Acne is a disease of young dogs of short-coated breeds. Dobermans, bulldogs, Great Danes
, boxers, German shorthaired pointers and rottweilers
appear to be over-represented.
This disease is a localized folliculitis, which is an inflammation of the hair follicle, and furunculosis or rupture of the hair follicle restricted to the chin and lips. Comedones are the first lesions noted on the chin. They result from follicular dilation and plugging with excessive keratin formation. Erythema and alopecia
may be present in more advanced cases.
Papules, pustules, firm nodules and fistulous tracts may develop as a consequence of a bacterial infection such as folliculitis and furunculosis. Lesions ulcerate and discharge a purulent exudate. Swelling of the chin is variable but it could be severe in some animals.
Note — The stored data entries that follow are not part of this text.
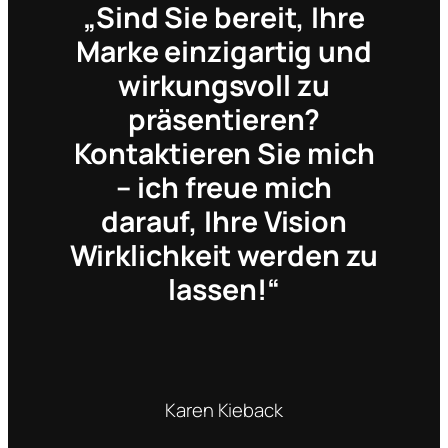
„Sind Sie bereit, Ihre
Marke einzigartig und
wirkungsvoll zu
präsentieren?
Kontaktieren Sie mich
– ich freue mich
darauf, Ihre Vision
Wirklichkeit werden zu
lassen!“
Karen Kieback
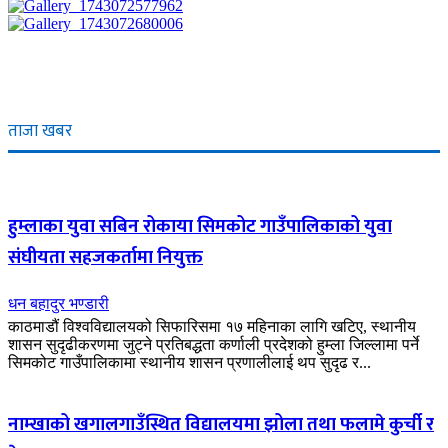
ताजा खबर
हुम्लाका युवा सबिन रोकाया सिमकोट गाउँपालिकाको युवा
संघीयता सहजकर्तामा नियुक्त
धन बहादुर भण्डारी
काठमाडौं विश्वविद्यालयको सिफारिसमा १७ महिनाका लागि खटिए, स्थानीय
शासन सुदृढीकरणमा जुट्ने प्रतिबद्धता कर्णाली प्रदेशको हुम्ला जिल्लामा पर्ने
सिमकोट गाउँपालिकामा स्थानीय शासन प्रणालीलाई थप सुदृढ र...
नाम्खाको खगालगाउँस्थित विद्यालयमा झोला तथा फलामे कुर्ची र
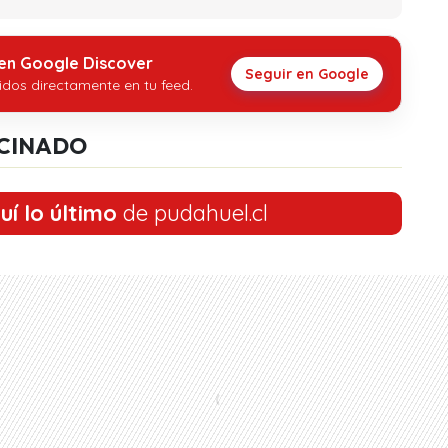
 en Google Discover
Seguir en Google
idos directamente en tu feed.
CINADO
uí lo último
de pudahuel.cl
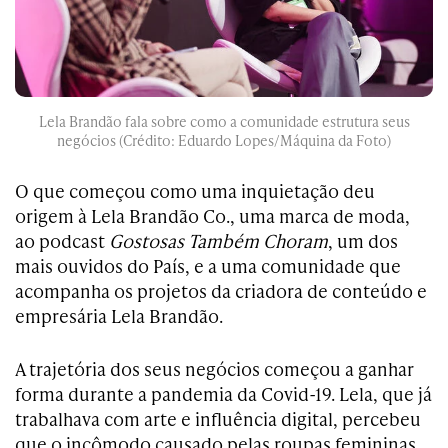
Lela Brandão fala sobre como a comunidade estrutura seus
negócios (Crédito: Eduardo Lopes/Máquina da Foto)
O que começou como uma inquietação deu
origem à Lela Brandão Co., uma marca de moda,
ao podcast
Gostosas Também Choram
, um dos
mais ouvidos do País, e a uma comunidade que
acompanha os projetos da criadora de conteúdo e
empresária Lela Brandão.
A trajetória dos seus negócios começou a ganhar
forma durante a pandemia da Covid-19. Lela, que já
trabalhava com arte e influência digital, percebeu
que o incômodo causado pelas roupas femininas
Regional lymphadenopathy may be prominent and pain and itchiness may be intense in animals with a secondary skin infection. Cysts may develop in chronic cases.Clinical Presentation Onset of the disease occurs between 5 and 12 months of age. Acne in dogs tends to improve with age. Occasionally, it may persist in adulthood.
Erythema (redness), crusted papules and furuncles develop on the chin and lips. Hair follicles appear to be plugged (comedones or black head) with keratin.
With secondary infection, draining tracts may develop and exudate may be present.
In chronic cases secondary depigmentation may develop.
Differential diagnoses for this presentation include juvenile onset demodicosis with a secondary bacterial infection, dermatophytosis, contact dermatitis, and early stages of mild juvenile sterile granulomatous dermatitis and lymphadenitis (puppy strangles).
In contrast with juvenile cellulitis, dogs with acne do not have lymphadenopathy, and lesions are not present on the pinnae. In addition, dogs with acne are not systemically ill.
Onset of the disease occurs between 5 and 12 months of age. Acne in dogs tends to improve with age. Occasionally, it may persist in adulthood. The exact pathogenesis (development of disease) is unknown, but several theories have been formulated, such as the following:
Hormones. Hormones, more specifically androgens (male sex hormones), have been hypothesized to play a role. However, this disease does not seem to have a sex predilection and both females and neutered males may be affected. In addition, hormones would not explain why only short-coated breeds tend to develop acne.
Genetics. Genetics have also hypothesized to play a role to explain why some breeds are at increased risk.
Trauma. It may lead to hair follicle disruption and release of free keratin in the dermis. Keratin, in turn, could trigger an inflammatory response (foreign body response), and the bacteria present in the hair follicle would cause a deep bacterial infection (furunculosis).
Bacteria. The role of bacteria appears to be secondary, because at the onset of the disease the lesions are sterile, and antibiotic therapy does not significantly improve the clinical signs.
Keratinization. Canine acne does not appear to be a disease of keratinization. Excessive sebum production and sebum breakdown to free fatty acids was hypothesized to induce inflammation and comedo formation. However, in one study, where the lipids obtained form the skin of healthy controls and dogs with acne were evaluated, it was found that the lipids obtained from the acne lesions, such as free sterols, fatty acids, and ceramides, are characteristic epidermal lipids and that sebaceous gland contribution is minimal.